**TEXT SHOWN**
○ ○ ○ ○ ○

# Good Bye, Adios,Adieu,Sayonara,Arrivederci, HILLARY



## Lon (Jul 17, 2016)

I think Hillary will continue to loose ground against Trump as the weeks and months roll on and the TRUMP/PENCE Ticket will prevail.


----------



## QuickSilver (Jul 17, 2016)

I think you must be smoking some really good stuff!  ol!!!


----------



## Grumpy Ol' Man (Jul 17, 2016)

https://www.yahoo.com/?fr=yset_ie_syc_oracle&type=orcl_hpset

Three polls, this morning, have Clinton with single digit leads over Trump.  And, these polls can change in a moment's notice.  There are a number of factors that could turn the tables one way or the other between now and November.

First and foremost is how the GOP convention proceeds this week.  Trump could go rogue and alienate an even greater segment of the voting public.  Also, divisions within the Party could come front and center this week.  If there is a "food fight" at the convention... or if Trump is Trump... advantage Clinton.

Pence will also be in the limelight this week.  Pence is disliked in his own State and would probably have lost his re-election bid there.  He is as far right as Cruz, Limbaugh, Hannity, etc.  Pence has made public statements degrading to women.  If his true colors come out... he could be as big a problem to Trump as Palin was to McCain.

If domestic issues continue to escalate out of control, Trump will have the advantage over Clinton.  If global terrorism, financial, and political issues continue to escalate the edge goes to Clinton.

○ ○ ○ ○ ○

**STORED DATA**
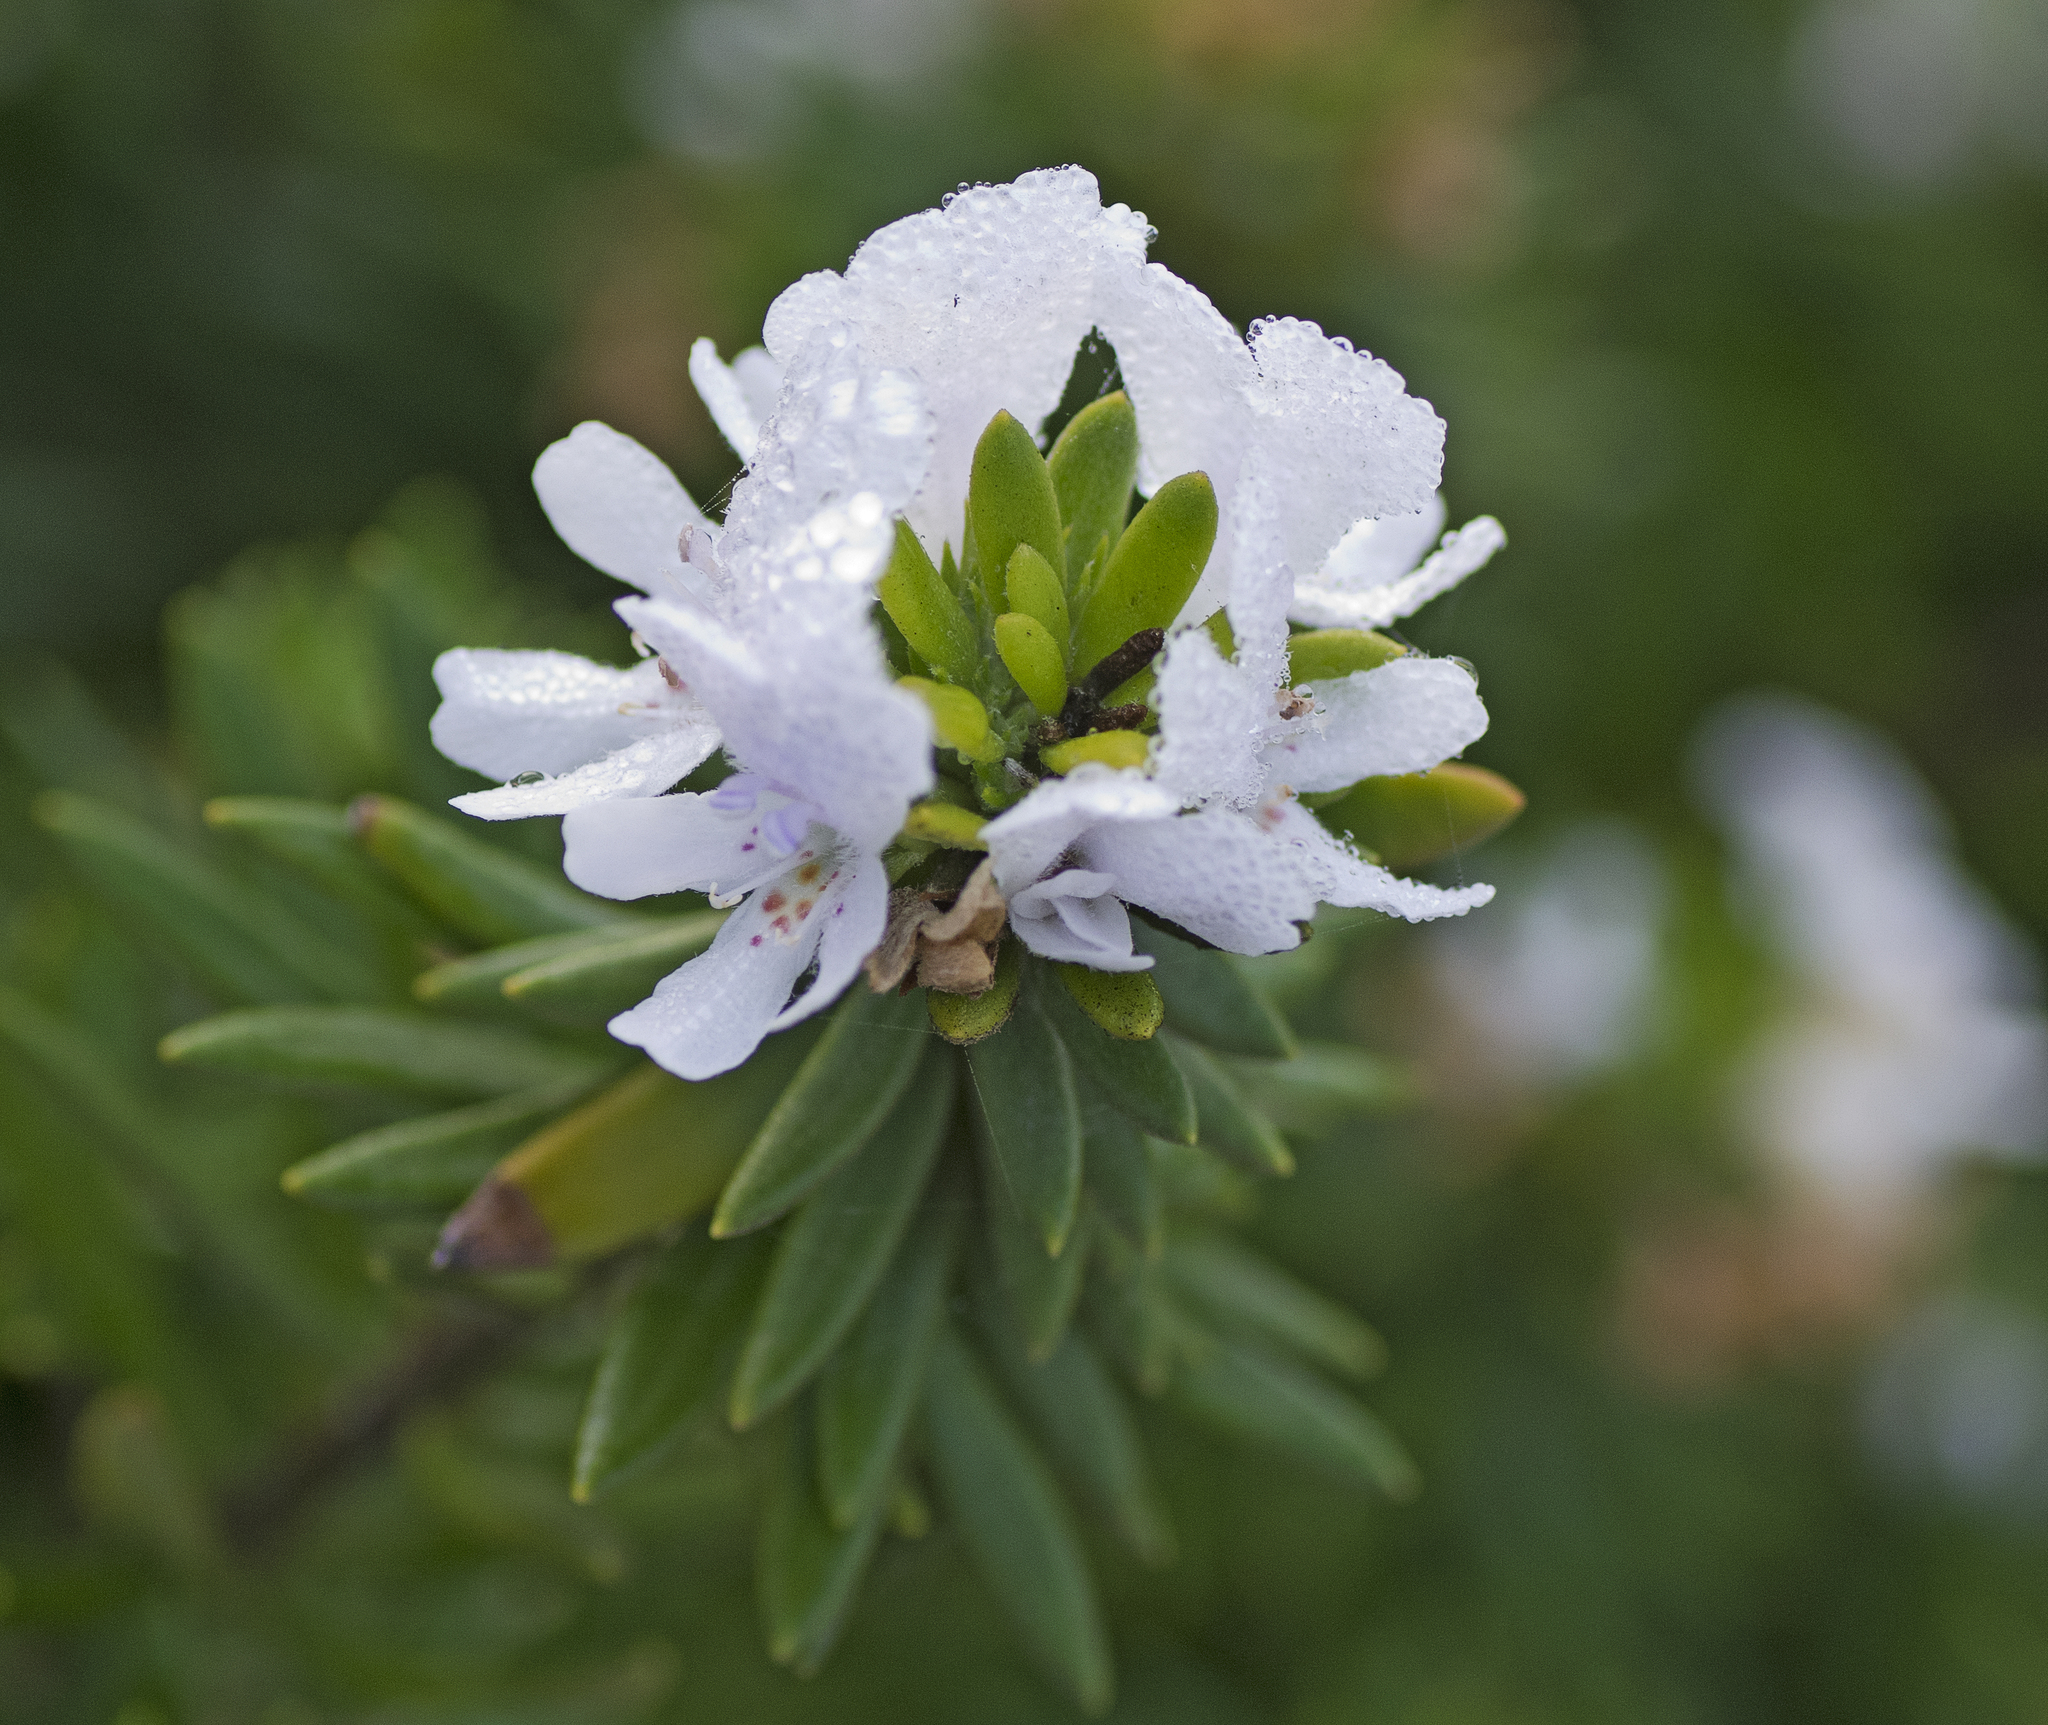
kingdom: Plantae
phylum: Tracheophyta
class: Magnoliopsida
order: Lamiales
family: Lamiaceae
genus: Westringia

○ ○ ○ ○ ○

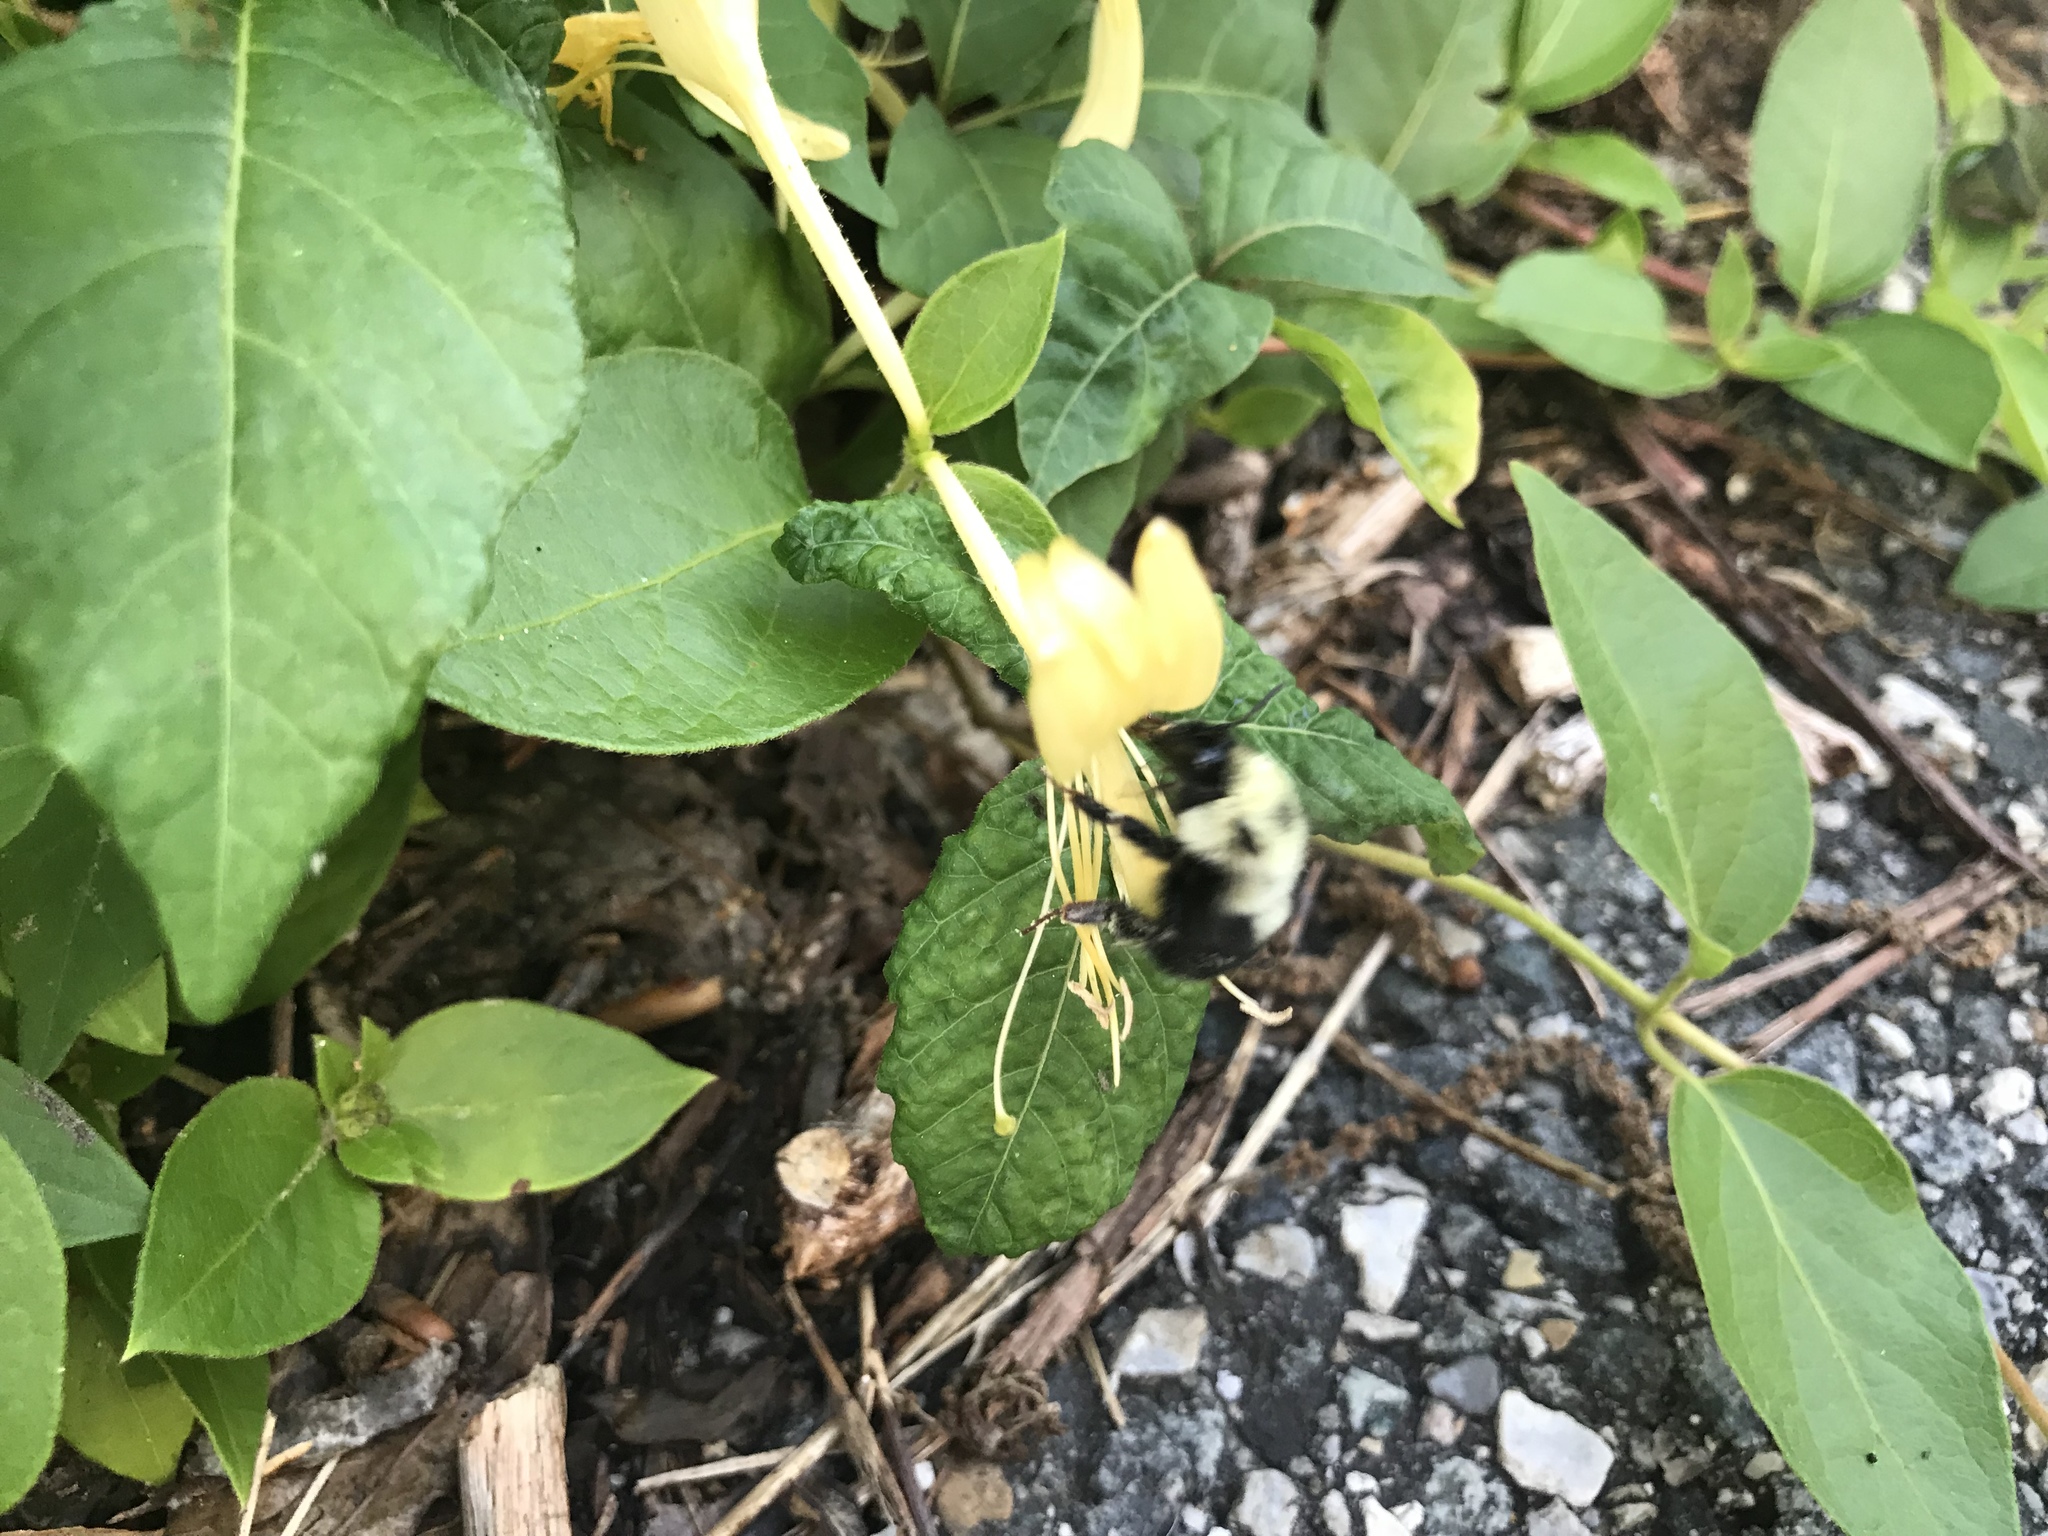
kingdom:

○ ○ ○ ○ ○

**TASK LIST**
a – Reproduce the passage of the election forum thread starting with "Pence will also" and going on through "goes to Clinton.".
b – Carry on the election forum thread about Clinton and Trump from the point where it ends.

**ANSWERS FOR THE EXERCISE**
a –
Pence will also be in the limelight this week.  Pence is disliked in his own State and would probably have lost his re-election bid there.  He is as far right as Cruz, Limbaugh, Hannity, etc.  Pence has made public statements degrading to women.  If his true colors come out... he could be as big a problem to Trump as Palin was to McCain.

If domestic issues continue to escalate out of control, Trump will have the advantage over Clinton.  If global terrorism, financial, and political issues continue to escalate the edge goes to Clinton.

b –
A Republican elected official also made headlines this past week suggesting Clinton needed executed by hanging.  As these elected nut-cases continue to spew such radical hate, the "normal" voting public will move toward the left.

I don't look for this election to be decided before early 2017.  It will be close and be contested by whoever appears to come up short.  There is so much voter corruption being implemented by the elected officials in red states, there will be numerous challenges.  And, if Trump IS elected Congress may well initiate impeachment proceedings within the first 6 months of his Presidency.  We do NOT live in a country where a "CEO" can order war crimes, imprisonment of specific religious groups, and open violation of Supreme Court decisions without consequences.  Trump has suggested he will do all three.


----------



## NancyNGA (Jul 17, 2016)

Grumpy Ol' Man said:


> ....  If *global terrorism*, financial, and political issues continue to escalate the edge goes to Clinton.



Agree on everything except this.  Tough talk will start to sound better.    Advantage Trump, imo.

But I'd like to be convinced otherwise.


----------



## QuickSilver (Jul 17, 2016)

Lon just likes to throw in a Flame Ball every so often when he gets bored...  Pay it no mind.


----------



## Grumpy Ol' Man (Jul 17, 2016)

NancyNGA said:


> Agree on everything except this.  Tough talk will start to sound better.    Advantage Trump, imo.
> 
> But I'd like to be convinced otherwise.



Trump has said he will stop ISIS.  When asked how, his reply is, "It's a secret."  He says he will stop trade with China, even though much of his own branded merchandise is made there.  If he sticks his nose into current issues with the European Union, he will do nothing but aggravate allies.  Then, there is Russia.  
Trump has suggested he will not abide by the Geneva Convention.  Public torture of prisoners will not only be tolerated but encouraged.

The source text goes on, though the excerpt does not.